__Passage shown__
Tuesday, April 26, 2011

I like that blog I follow. It brightens up my mood no matter what. It makes me realize that there are things that I take for granted and yet it makes me smile because I know what the writer is talking about. Almost like a whack on the side of the head. A nice kind of a whack. Most importantly, I feel something stir inside for a brief moment everyday and if you were me you would understand why that takes centre stage in my life as of now. I hold onto that moment. I need it for my well being. Today's post talks about "Saying Thanks". Gratitude. The most beautiful thing about being thankful is that everyone is in a win-win situation... and the world just feels that much happier. And for all you cynics and pessimists out there, *tthhbbp*. I teach 4 year olds for a living. The first lesson we learn is to be happy within. It is only then that you can create without.

Starting here, I'm going to spread some cheer, love and thankfulness every single day. The mind is already buzzing with ideas.

Right now, a big shout out to two people who have become an indispensable part of my inner circle. First, my very understanding, smart, fun, mommy-like, unbelievably efficient mentor. You inspire me to reach out for the stars and make sure that I have a fab time while doing so. Thank you for the love, support, patience and pieces of banana pound cake :)

And Ms. DTQ, you're undoubtedly the most "sorted out" 21 year old I know. We both know that this relationship goes beyond the four walls of school. Be it our times at Peco's, our common love for music and art, post beer adventures or just the conversations on life and other things... I am grateful that you landed up one fine August morning.

Even gooey chocolate cake wouldn't make me feel this good inside :)

Saturday, April 23, 2011

"Loving someone is the simplest thing you can do. Love is never complicated. If any relationship in your life is twisted and turned with numerous complications, it's probably not worth your time or effort."

Something my dad told me many years ago which stuck like glue. Right now, I seem to fall back upon it very often. I feel the tighter I hold on to some things the more they slip away. Like sand in my fist. Maybe I should just spread my palm and let it all fly away.

Growing apart is a huge part of growing up. And as the years go by I know I want to forge relationships that have depth and aren't based a bunch of good memories. I need my time and space to gain a sense of equilibrium. 5 weeks of zoning out should do me some good.

(Collected data)
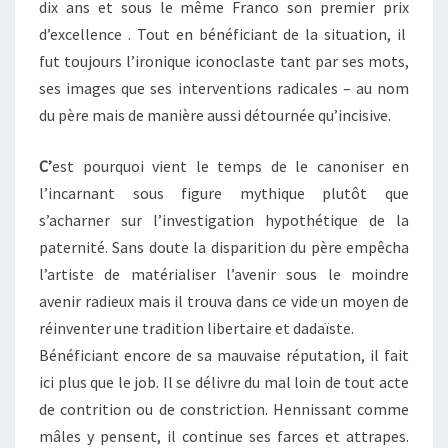
dix ans et sous le même Franco son premier prix
d’excellence . Tout en bénéficiant de la situation, il
fut toujours l’ironique iconoclaste tant par ses mots,
ses images que ses interventions radicales – au nom
du père mais de manière aussi détournée qu’incisive.
C’
est pourquoi vient le temps de le canoniser en
l’incarnant sous figure mythique plutôt que
s’acharner sur l’investigation hypothétique de la
paternité. Sans doute la disparition du père empêcha
l’artiste de matérialiser l’avenir sous le moindre
avenir radieux mais il trouva dans ce vide un moyen de
réinventer une tradition libertaire et dadaïste.
Bénéficiant encore de sa mauvaise réputation, il fait
ici plus que le job. Il se délivre du mal loin de tout acte
de contrition ou de constriction. Hennissant comme
mâles y pensent, il continue ses farces et attrapes.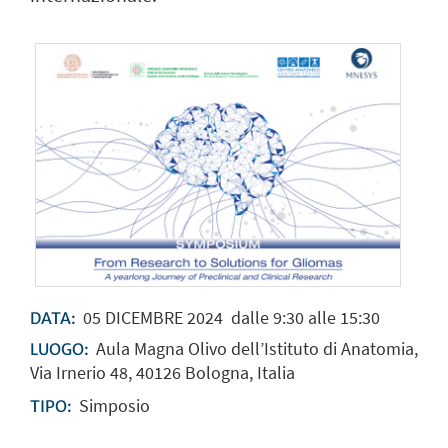
05
DICEMBRE
2024
dalle 9:30 alle 15:30
DATA:
Aula Magna Olivo dell’Istituto di Anatomia,
LUOGO:
Via Irnerio 48, 40126 Bologna, Italia
Simposio
TIPO: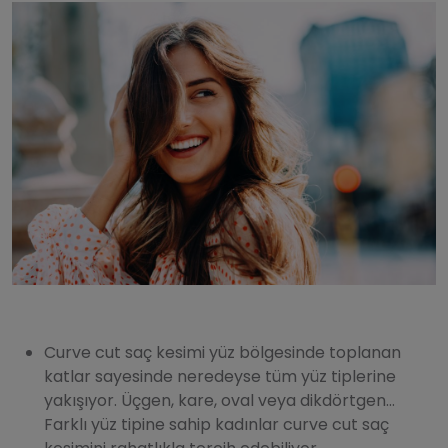
Curve cut saç kesimi yüz bölgesinde toplanan
katlar sayesinde neredeyse tüm yüz tiplerine
yakışıyor. Üçgen, kare, oval veya dikdörtgen…
Farklı yüz tipine sahip kadınlar curve cut saç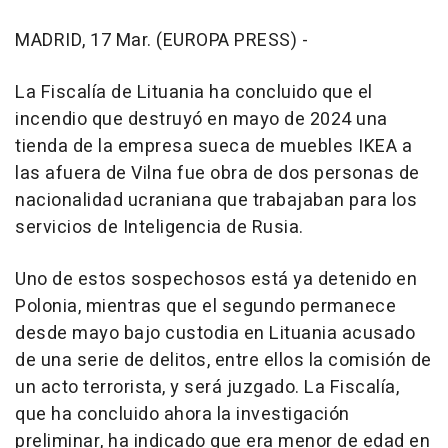
MADRID, 17 Mar. (EUROPA PRESS) -
La Fiscalía de Lituania ha concluido que el
incendio que destruyó en mayo de 2024 una
tienda de la empresa sueca de muebles IKEA a
las afuera de Vilna fue obra de dos personas de
nacionalidad ucraniana que trabajaban para los
servicios de Inteligencia de Rusia.
Uno de estos sospechosos está ya detenido en
Polonia, mientras que el segundo permanece
desde mayo bajo custodia en Lituania acusado
de una serie de delitos, entre ellos la comisión de
un acto terrorista, y será juzgado. La Fiscalía,
que ha concluido ahora la investigación
preliminar, ha indicado que era menor de edad en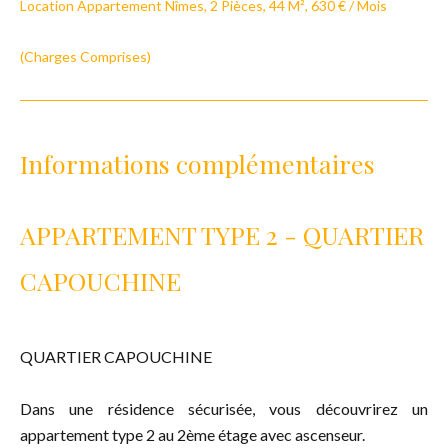
Location Appartement Nîmes, 2 Pièces, 44 M², 630 € / Mois
(Charges Comprises)
Informations complémentaires
APPARTEMENT TYPE 2 - QUARTIER
CAPOUCHINE
QUARTIER CAPOUCHINE
Dans une résidence sécurisée, vous découvrirez un
appartement type 2 au 2ème étage avec ascenseur.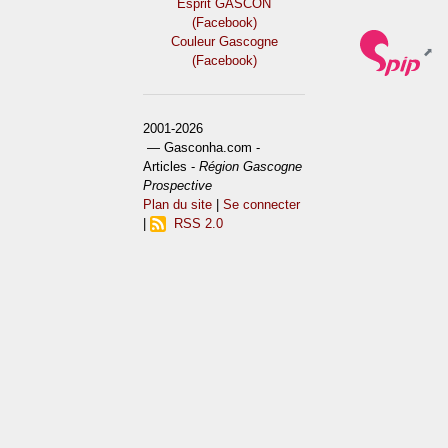
Esprit GASCON
(Facebook)
Couleur Gascogne
(Facebook)
2001-2026
— Gasconha.com -
Articles -
Région Gascogne
Prospective
Plan du site
|
Se connecter
|
RSS 2.0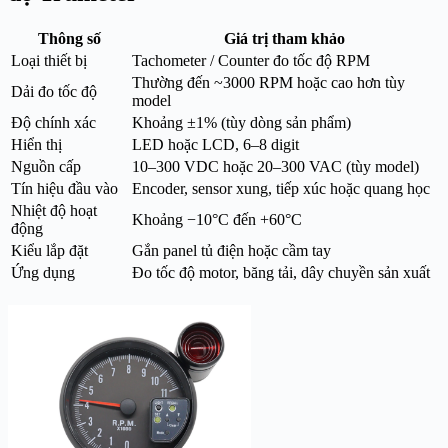
Thông số
Giá trị tham khảo
Loại thiết bị
Tachometer / Counter đo tốc độ RPM
Thường đến ~3000 RPM hoặc cao hơn tùy
Dải đo tốc độ
model
Độ chính xác
Khoảng ±1% (tùy dòng sản phẩm)
Hiển thị
LED hoặc LCD, 6–8 digit
Nguồn cấp
10–300 VDC hoặc 20–300 VAC (tùy model)
Tín hiệu đầu vào
Encoder, sensor xung, tiếp xúc hoặc quang học
Nhiệt độ hoạt
Khoảng −10°C đến +60°C
động
Kiểu lắp đặt
Gắn panel tủ điện hoặc cầm tay
Ứng dụng
Đo tốc độ motor, băng tải, dây chuyền sản xuất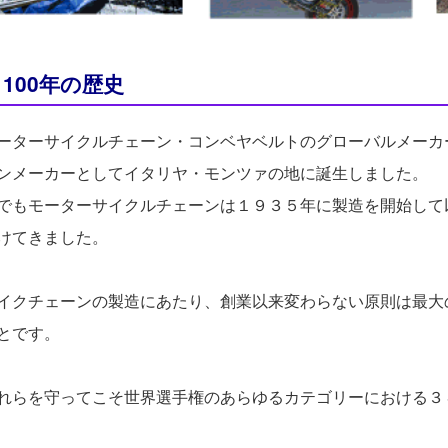
100年の歴史
ーターサイクルチェーン・コンベヤベルトのグローバルメーカ
ンメーカーとしてイタリヤ・モンツァの地に誕生しました。
でもモーターサイクルチェーンは１９３５年に製造を開始して
けてきました。
イクチェーンの製造にあたり、創業以来変わらない原則は最大
とです。
れらを守ってこそ世界選手権のあらゆるカテゴリーにおける３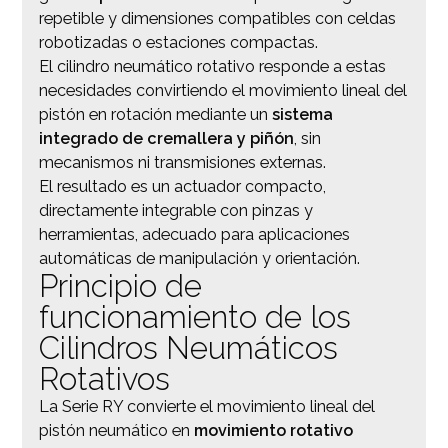
repetible y dimensiones compatibles con celdas
robotizadas o estaciones compactas.
El cilindro neumático rotativo responde a estas
necesidades convirtiendo el movimiento lineal del
pistón en rotación mediante un
sistema
integrado de cremallera y piñón
, sin
mecanismos ni transmisiones externas.
El resultado es un actuador compacto,
directamente integrable con pinzas y
herramientas, adecuado para aplicaciones
automáticas de manipulación y orientación.
Principio de
funcionamiento de los
Cilindros Neumáticos
Rotativos
La Serie RY convierte el movimiento lineal del
pistón neumático en
movimiento rotativo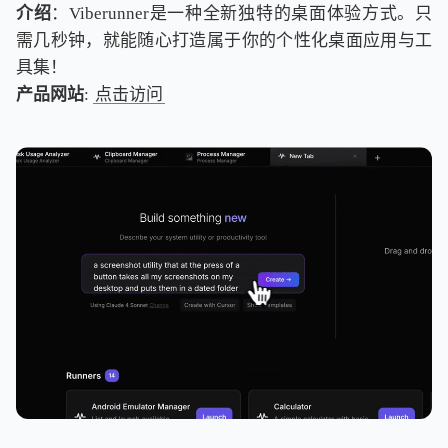
介绍
：Viberunner是一种全新独特的桌面体验方式。只
需几秒钟，就能随心打造属于你的个性化桌面应用与工
具集！
产品网站
:
点击访问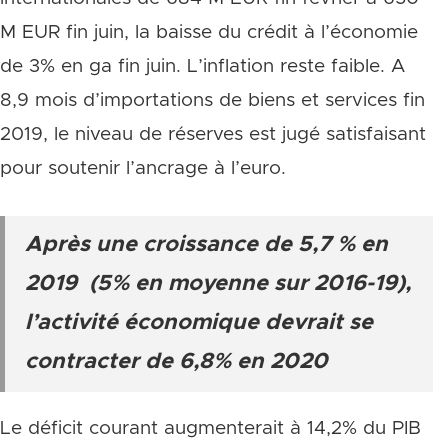
M EUR fin juin, la baisse du crédit à l’économie
de 3% en ga fin juin. L’inflation reste faible. A
8,9 mois d’importations de biens et services fin
2019, le niveau de réserves est jugé satisfaisant
pour soutenir l’ancrage à l’euro.
Après une croissance de 5,7 % en
2019 (5% en moyenne sur 2016-19),
l’activité économique devrait se
contracter de 6,8% en 2020
Le déficit courant augmenterait à 14,2% du PIB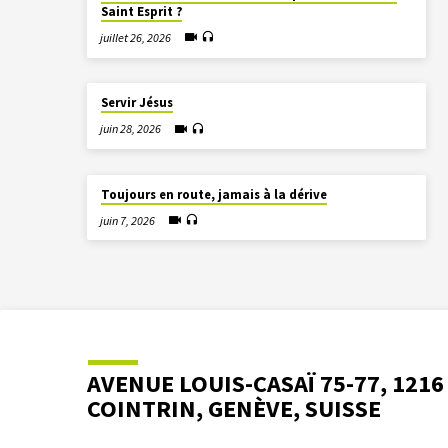
Saint Esprit ?
juillet 26, 2026
Servir Jésus
juin 28, 2026
Toujours en route, jamais à la dérive
juin 7, 2026
AVENUE LOUIS-CASAÏ 75-77, 1216
COINTRIN, GENÈVE, SUISSE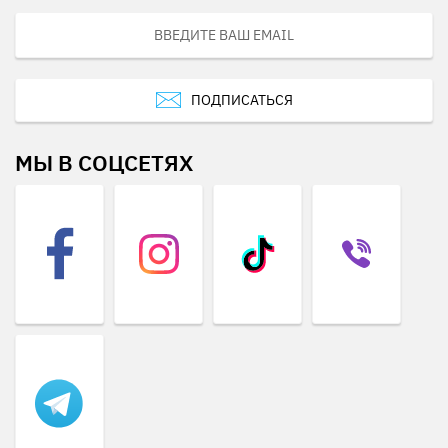
ПОДПИСАТЬСЯ
МЫ В СОЦСЕТЯХ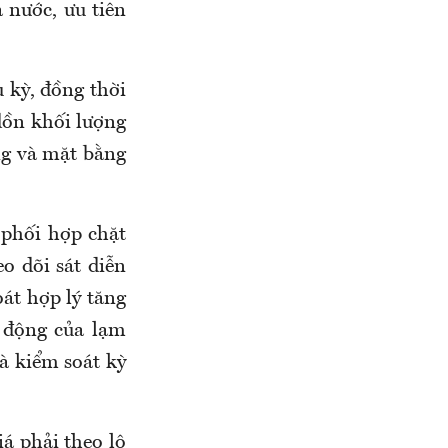
à nước, ưu tiên
u kỳ, đồng thời
 dồn khối lượng
ộng và mặt bằng
 phối hợp chặt
o dõi sát diễn
oát hợp lý tăng
c động của lạm
và kiểm soát kỳ
iá phải theo lộ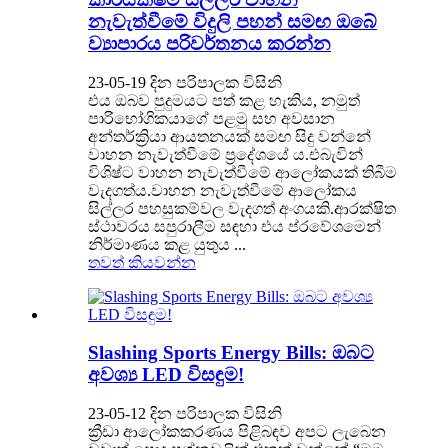
නැවැත්වීමේ විදුලි පහන් සමඟ ඔබේ
ව්‍යාපාරය පරිවර්තනය කරන්න
23-05-19 දින පරිපාලක විසිනි
එය ඔබව පුදුමයට පත් කළ හැකිය, නමුත්
පාරිභෝගිකයාගේ පළමු සහ අවසාන
අන්තර්ක්‍රියා ආයතනයක් සමඟ සිදු වන්නේ
වාහන නැවැත්වීමේ ප්‍රදේශයේ ය.එබැවින්
විශිෂ්ට වාහන නැවැත්වීමේ ආලෝකයක් තිබීම
වැදගත්ය.වාහන නැවැත්වීමේ ආලෝකය
සිල්ලර පහසුකම්වල වැදගත් අංගයකි.ආරක්ෂිත
ස්ථාවරය සපුරාලීම සඳහා එය ප්රවේශමෙන්
නිර්මාණය කළ යුතුය ...
තවත් කියවන්න
Slashing Sports Energy Bills: ඔබට
අවශ්‍ය LED ​​විසඳුම!
23-05-12 දින පරිපාලක විසිනි
ක්‍රීඩා ආලෝකකරණය පිළිබඳව අපට ලැබෙන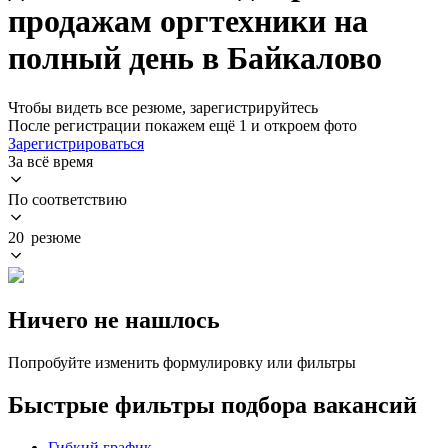
продажам оргтехники на
полный день в Байкалово
Чтобы видеть все резюме, зарегистрируйтесь
После регистрации покажем ещё 1 и откроем фото
Зарегистрироваться
За всё время
По соответствию
20 резюме
Ничего не нашлось
Попробуйте изменить формулировку или фильтры
Быстрые фильтры подбора вакансий
Гибкий график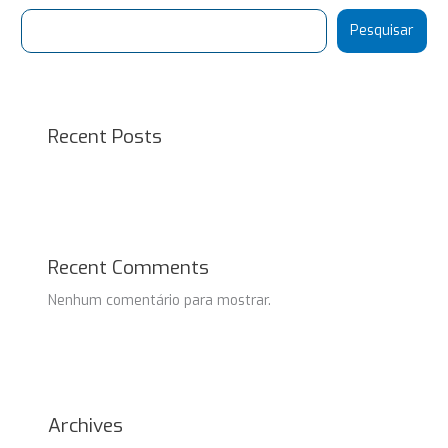
Pesquisar
Recent Posts
Recent Comments
Nenhum comentário para mostrar.
Archives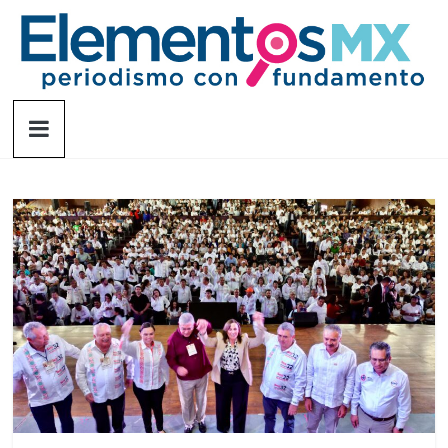
Saltar
al
contenido
Elementosmx
Periodismo
con
fundamento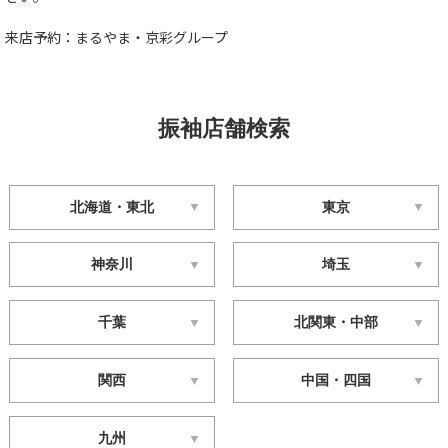
来店予約：まるやま・京彩グループ
振袖店舗検索
北海道・東北
東京
神奈川
埼玉
千葉
北関東・中部
関西
中国・四国
九州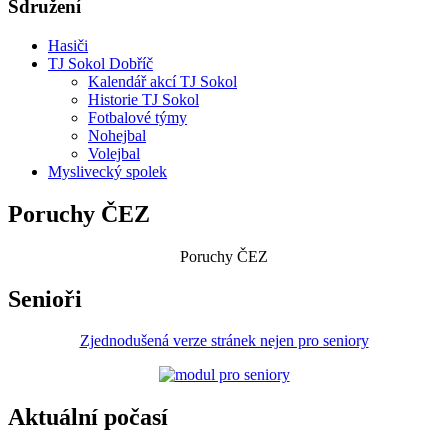
Sdružení
Hasiči
TJ Sokol Dobříč
Kalendář akcí TJ Sokol
Historie TJ Sokol
Fotbalové týmy
Nohejbal
Volejbal
Myslivecký spolek
Poruchy ČEZ
Poruchy ČEZ
Senioři
Zjednodušená verze stránek nejen pro seniory
Aktuální počasí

__Brief 1__
In the blog post, how old are the children the writer teaches?
__Brief 2__
Write out the part of the blog post starting at "And Ms. DTQ, you're" and ending at "good inside :)".

__Solution 1__
The writer teaches 4 year olds.

__Solution 2__
And Ms. DTQ, you're undoubtedly the most "sorted out" 21 year old I know. We both know that this relationship goes beyond the four walls of school. Be it our times at Peco's, our common love for music and art, post beer adventures or just the conversations on life and other things... I am grateful that you landed up one fine August morning.

Even gooey chocolate cake wouldn't make me feel this good inside :)